TEST                           RESULT         TIME (ms)
-------------------------------------------------------

falcon_bug_24858               [ pass ]           1407
-------------------------------------------------------
Stopping All Servers
All 1 tests were successful.
The servers were restarted 1 times
Spent 1.407 seconds actually executing testcases

Regards, Hakan
[28 Jan 2007 17:39] Peter Gulutzan
Here are three more test cases.
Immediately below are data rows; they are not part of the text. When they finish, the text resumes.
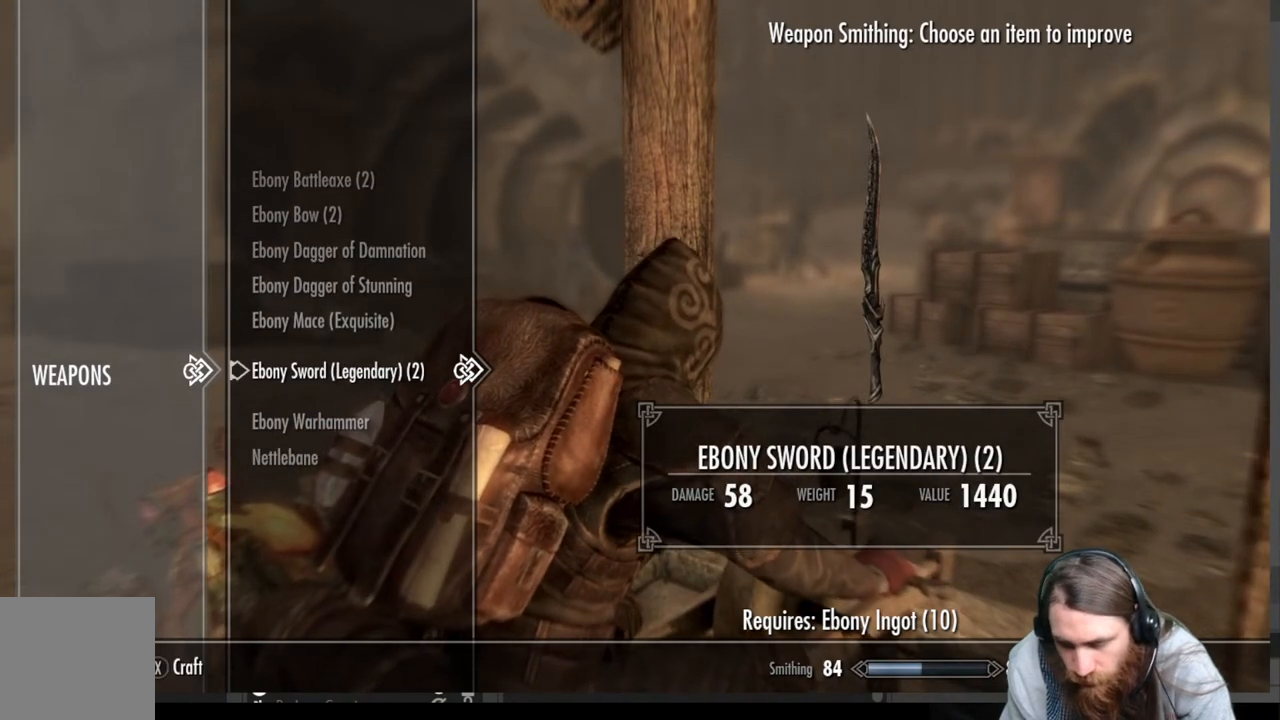
{"buttons": [], "left_stick": "center", "right_stick": "center", "events": []}
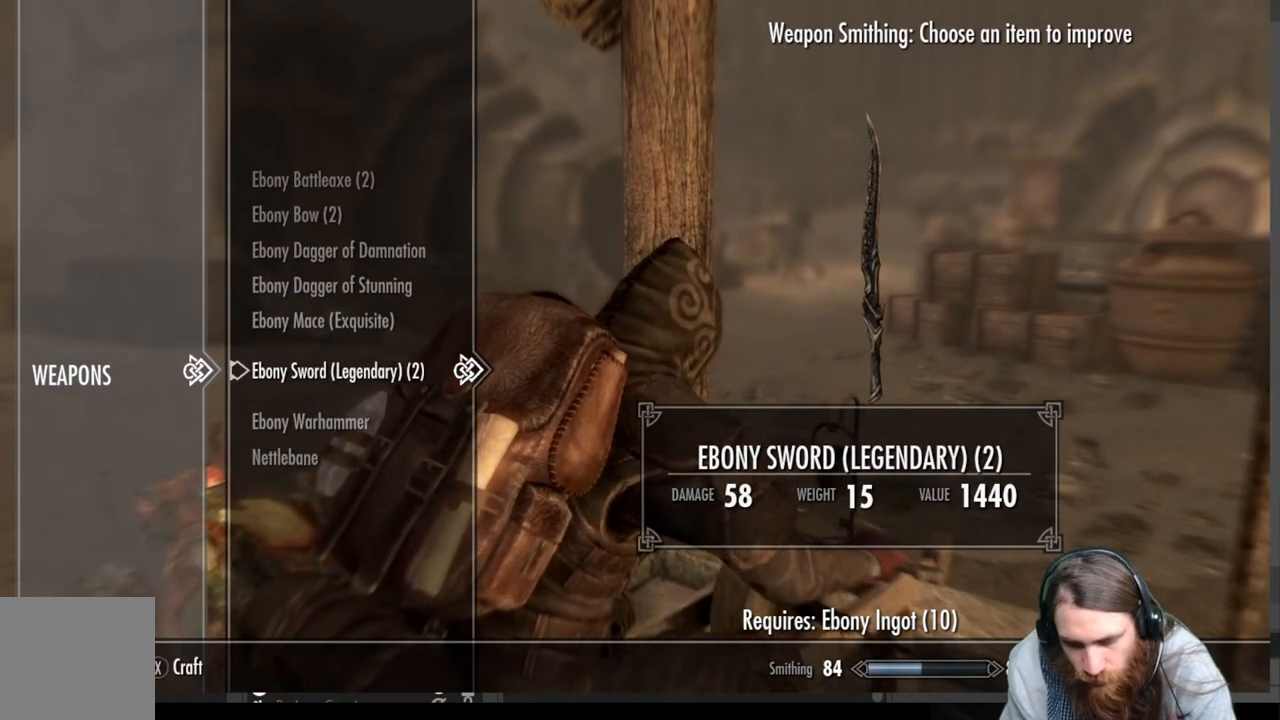
{"buttons": [], "left_stick": "center", "right_stick": "center", "events": []}
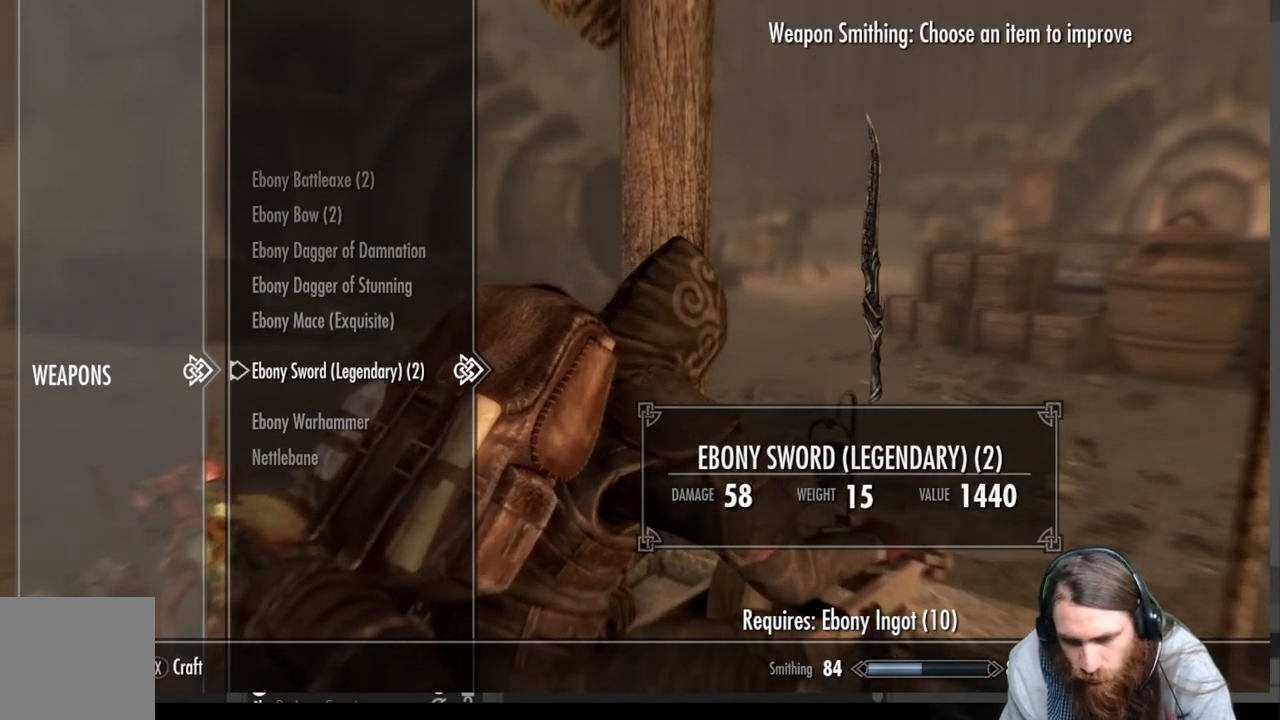
{"buttons": ["X"], "left_stick": "center", "right_stick": "center", "events": [[483, "X", "down"]]}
They don't involve prefix indexes,
but (see the comment on 2006-12-08) I believe the desire is to
see all bugs in the same broad category as bug#24858 instances.

Test case #1. U+2020 is "Dagger".

mysql> create table tb (s1 char(5) character set ucs2) engine=falcon;
Query OK, 0 rows affected (0.01 sec)

mysql> create index itb on tb (s1);
Query OK, 0 rows affected (0.04 sec)
Records: 0  Duplicates: 0  Warnings: 0

mysql> insert into tb values (0x2020);
Query OK, 1 row affected (0.00 sec)

mysql> select * from tb where s1 < '';
Empty set (0.00 sec)

mysql> select * from tb where s1 = '';
Empty set (0.00 sec)

mysql> select * from tb where s1 > '';
Empty set (0.00 sec)

That is, dagger isn't greater than, or less than, or equal to, ''.

Test case #2.

mysql> create table td (s1 char(3) character set utf8) engine=falcon;
Query OK, 0 rows affected (0.01 sec)

mysql> create index itd on td (s1);
Query OK, 0 rows affected (0.04 sec)
Records: 0  Duplicates: 0  Warnings: 0

mysql> insert into td values ('a'),('ä');
Query OK, 2 rows affected (0.00 sec)
Records: 2  Duplicates: 0  Warnings: 0

mysql> select * from td where s1 = 'a';
+------+
| s1   |
+------+
| a    |
+------+
1 row in set (0.00 sec)

Test case #3.

mysql> create table tg (s1 varchar(7) character set utf8 collate utf8_unicode_ci, s2 varchar(7) character set utf8 collate utf8_unicode_ci) engine=falcon;
Query OK, 0 rows affected (0.00 sec)

mysql> insert into tg values (0x41414141000020,0x41414141000020);
Query OK, 1 row affected (0.00 sec)

mysql> insert into tg values (0x41414141000000,0x41414141000000);
Query OK, 1 row affected (0.00 sec)

mysql> insert into tg values (0x41414141041000,0x41414141041000);
Query OK, 1 row affected (0.00 sec)

mysql> select hex(s1),s1 from tg where s1 = 0x41414141;
+----------------+---------+
| hex(s1)        | s1      |
+----------------+---------+
| 41414141000020 | AAAA    |
| 41414141000000 | AAAA    |
| 41414141041000 | AAAA  |
+----------------+---------+
3 rows in set (0.00 sec)

mysql> create index itg on tg (s1);
Query OK, 3 rows affected (0.04 sec)
Records: 3  Duplicates: 0  Warnings: 0

mysql> select hex(s1),s1 from tg where s1 = 0x41414141;
+----------------+---------+
| hex(s1)        | s1      |
+----------------+---------+
| 41414141000020 | AAAA    |
| 41414141000000 | AAAA    |
+----------------+---------+
2 rows in set (0.00 sec)
[9 May 2007 19:01] Kevin Lewis
Fixed with recent code changes for handling MySQL character sets.
[14 May 2007 15:45] Hakan Küçükyılmaz
falcon_bug_24858 passes now:

TEST                           RESULT         TIME (ms)
-------------------------------------------------------

falcon_bug_24858               [ pass ]             86
-------------------------------------------------------
Stopping All Servers
All 1 tests were successful.
The servers were restarted 1 times
Spent 0.086 seconds actually executing testcases
[16 May 2007 16:20] Kevin Lewis
Added the three other testcases specified by Peter in this bug to falcon_bug_24858.test script.  Also made a change to Falcon to avoid trimming strings that come from the record and are compared to the record since strnncollsp() handles all the space padding issues for us.  This fixes the testcase involving the dagger character, which was not working previously.
[20 May 2007 5:36] MC Brown
A note has been added to the 6.0.1 changelog.